Extracted material: Begin

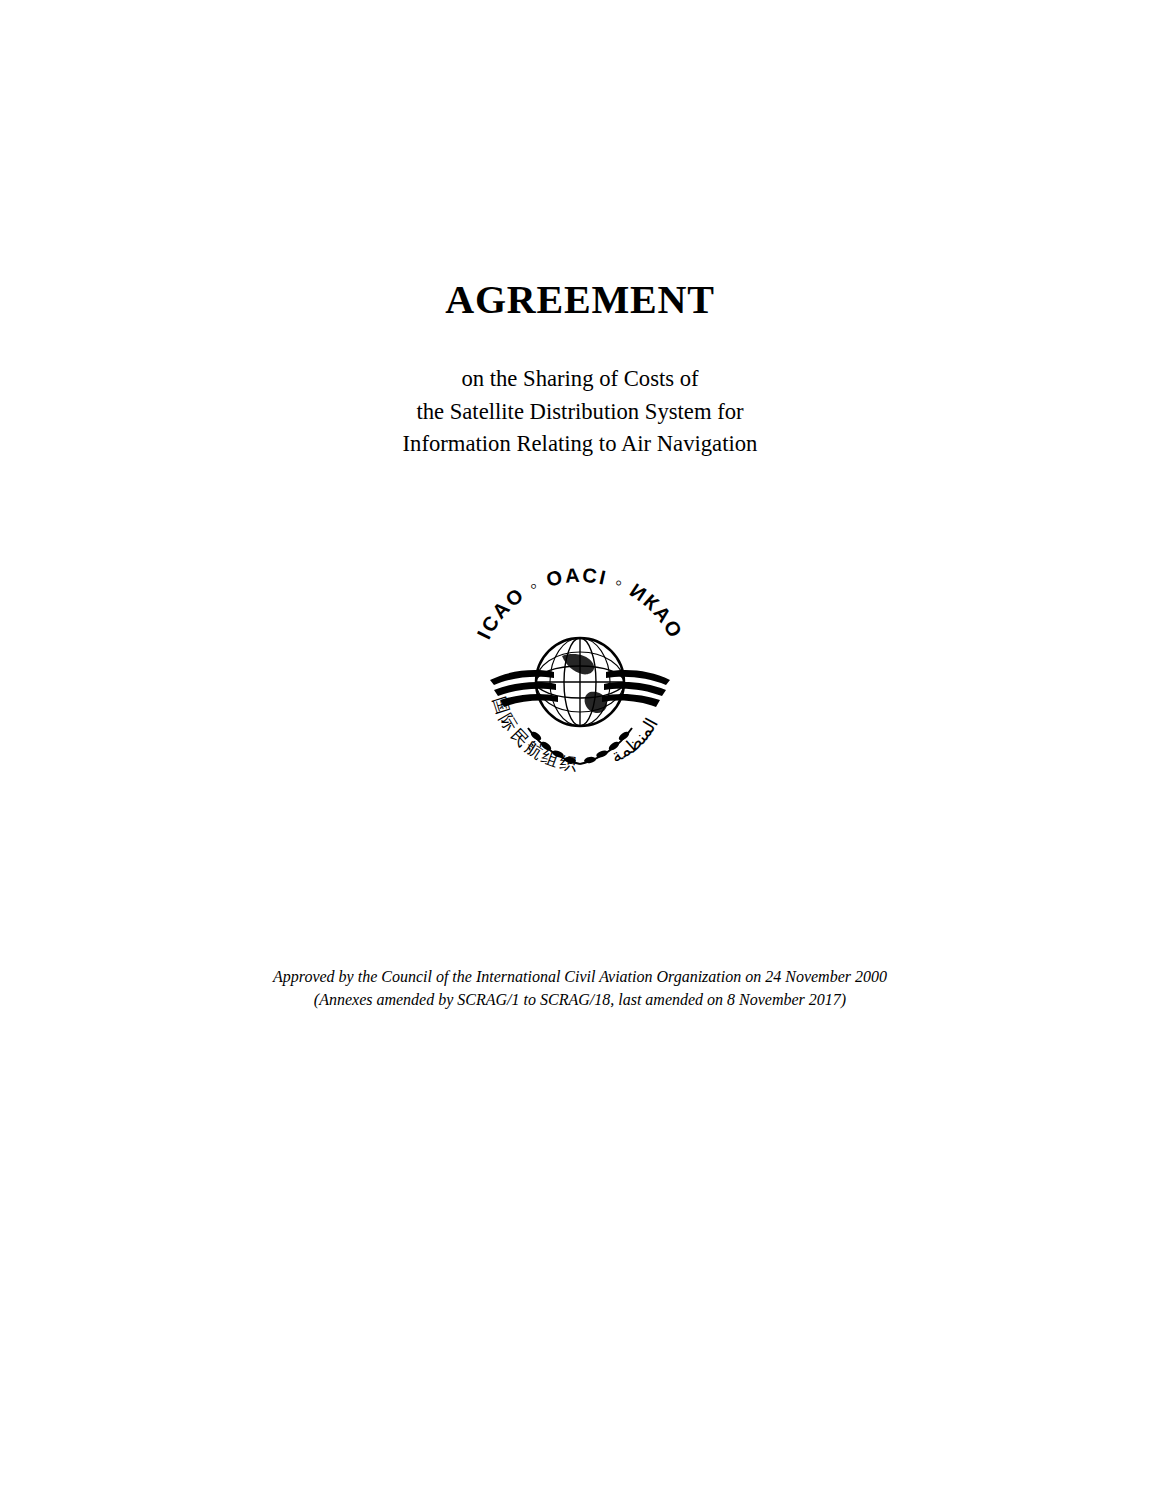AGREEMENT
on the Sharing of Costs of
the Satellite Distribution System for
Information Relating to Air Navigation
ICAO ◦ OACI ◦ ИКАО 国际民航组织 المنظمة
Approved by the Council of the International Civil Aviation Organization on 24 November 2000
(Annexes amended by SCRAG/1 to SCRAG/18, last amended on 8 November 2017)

Extracted material: End
Extracted material: Begin

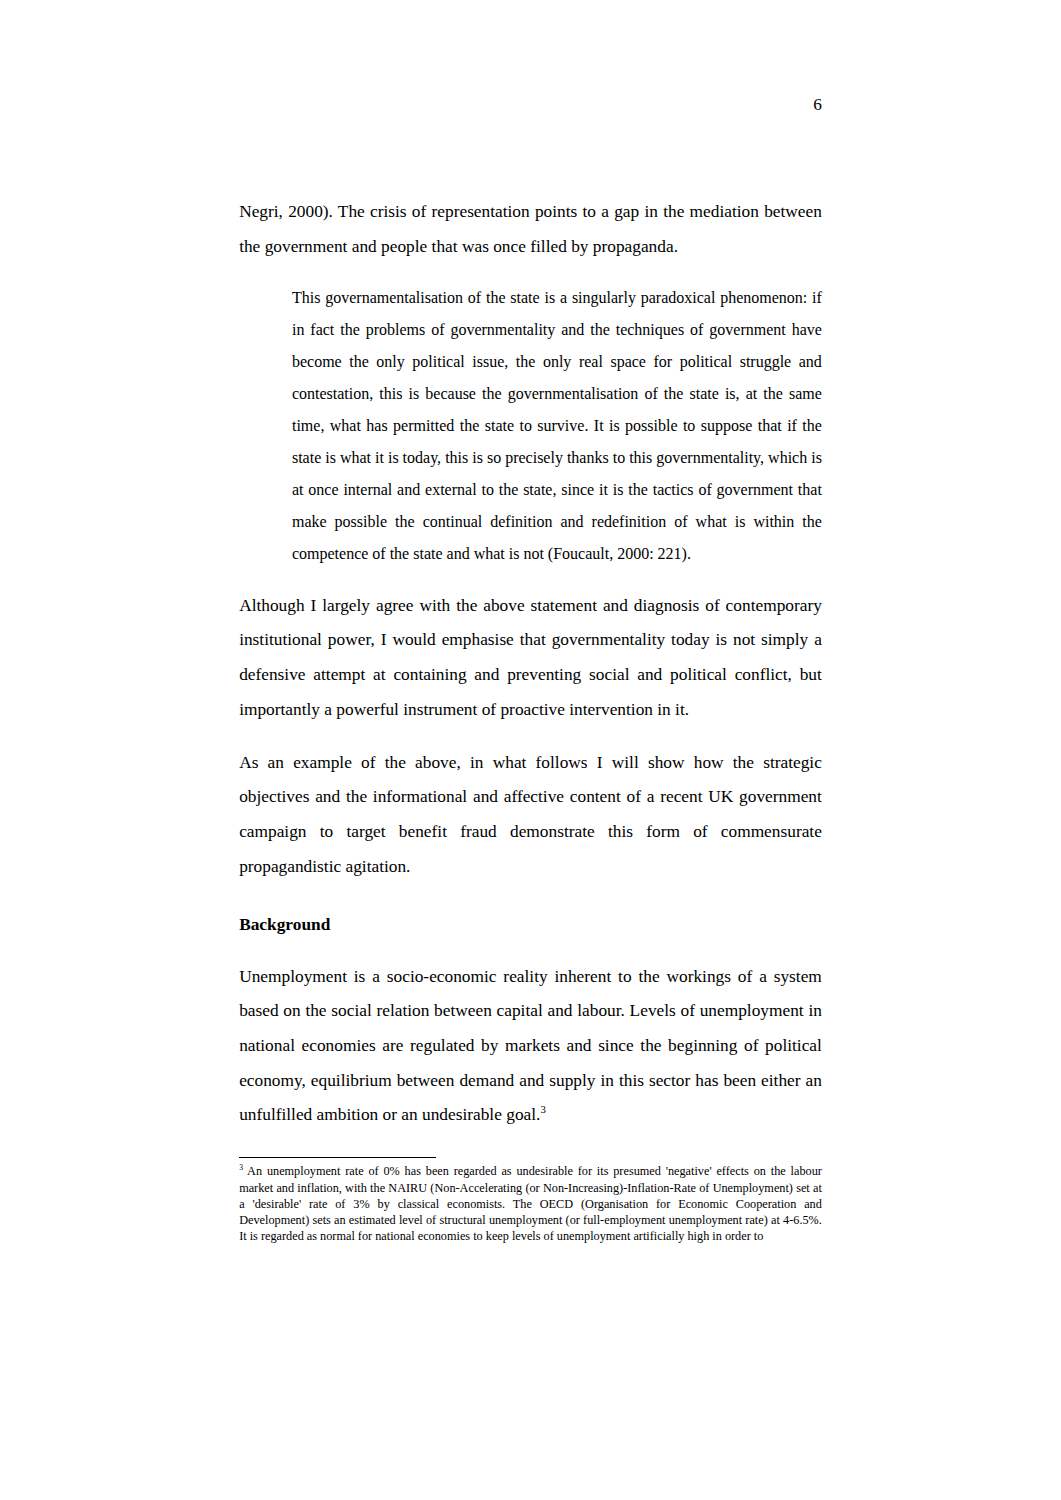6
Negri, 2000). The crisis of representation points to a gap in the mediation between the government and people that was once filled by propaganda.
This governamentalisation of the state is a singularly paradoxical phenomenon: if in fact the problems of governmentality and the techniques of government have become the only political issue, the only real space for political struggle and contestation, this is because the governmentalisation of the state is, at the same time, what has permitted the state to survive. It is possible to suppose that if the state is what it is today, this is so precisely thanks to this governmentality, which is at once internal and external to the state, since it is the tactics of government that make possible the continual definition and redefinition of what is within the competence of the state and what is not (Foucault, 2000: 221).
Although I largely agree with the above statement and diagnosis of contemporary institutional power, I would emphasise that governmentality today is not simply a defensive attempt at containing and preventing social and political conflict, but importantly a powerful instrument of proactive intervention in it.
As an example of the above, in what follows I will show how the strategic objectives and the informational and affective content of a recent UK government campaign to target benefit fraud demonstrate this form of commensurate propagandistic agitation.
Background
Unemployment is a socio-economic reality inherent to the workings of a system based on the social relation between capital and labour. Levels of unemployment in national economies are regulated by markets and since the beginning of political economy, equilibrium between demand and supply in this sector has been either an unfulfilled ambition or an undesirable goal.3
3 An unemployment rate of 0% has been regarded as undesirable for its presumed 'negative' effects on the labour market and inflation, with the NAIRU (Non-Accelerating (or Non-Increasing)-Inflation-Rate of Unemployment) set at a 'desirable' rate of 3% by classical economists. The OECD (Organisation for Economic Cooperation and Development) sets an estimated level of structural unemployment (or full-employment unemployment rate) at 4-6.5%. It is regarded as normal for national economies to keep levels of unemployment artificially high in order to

Extracted material: End

Task item: From the records above, retype only the lines starting at the line that contains "Negri, 2000). The" and ending at the line that contains "Although I largely", both included.

Your solution:
Negri, 2000). The crisis of representation points to a gap in the mediation between the government and people that was once filled by propaganda.
This governamentalisation of the state is a singularly paradoxical phenomenon: if in fact the problems of governmentality and the techniques of government have become the only political issue, the only real space for political struggle and contestation, this is because the governmentalisation of the state is, at the same time, what has permitted the state to survive. It is possible to suppose that if the state is what it is today, this is so precisely thanks to this governmentality, which is at once internal and external to the state, since it is the tactics of government that make possible the continual definition and redefinition of what is within the competence of the state and what is not (Foucault, 2000: 221).
Although I largely agree with the above statement and diagnosis of contemporary institutional power, I would emphasise that governmentality today is not simply a defensive attempt at containing and preventing social and political conflict, but importantly a powerful instrument of proactive intervention in it.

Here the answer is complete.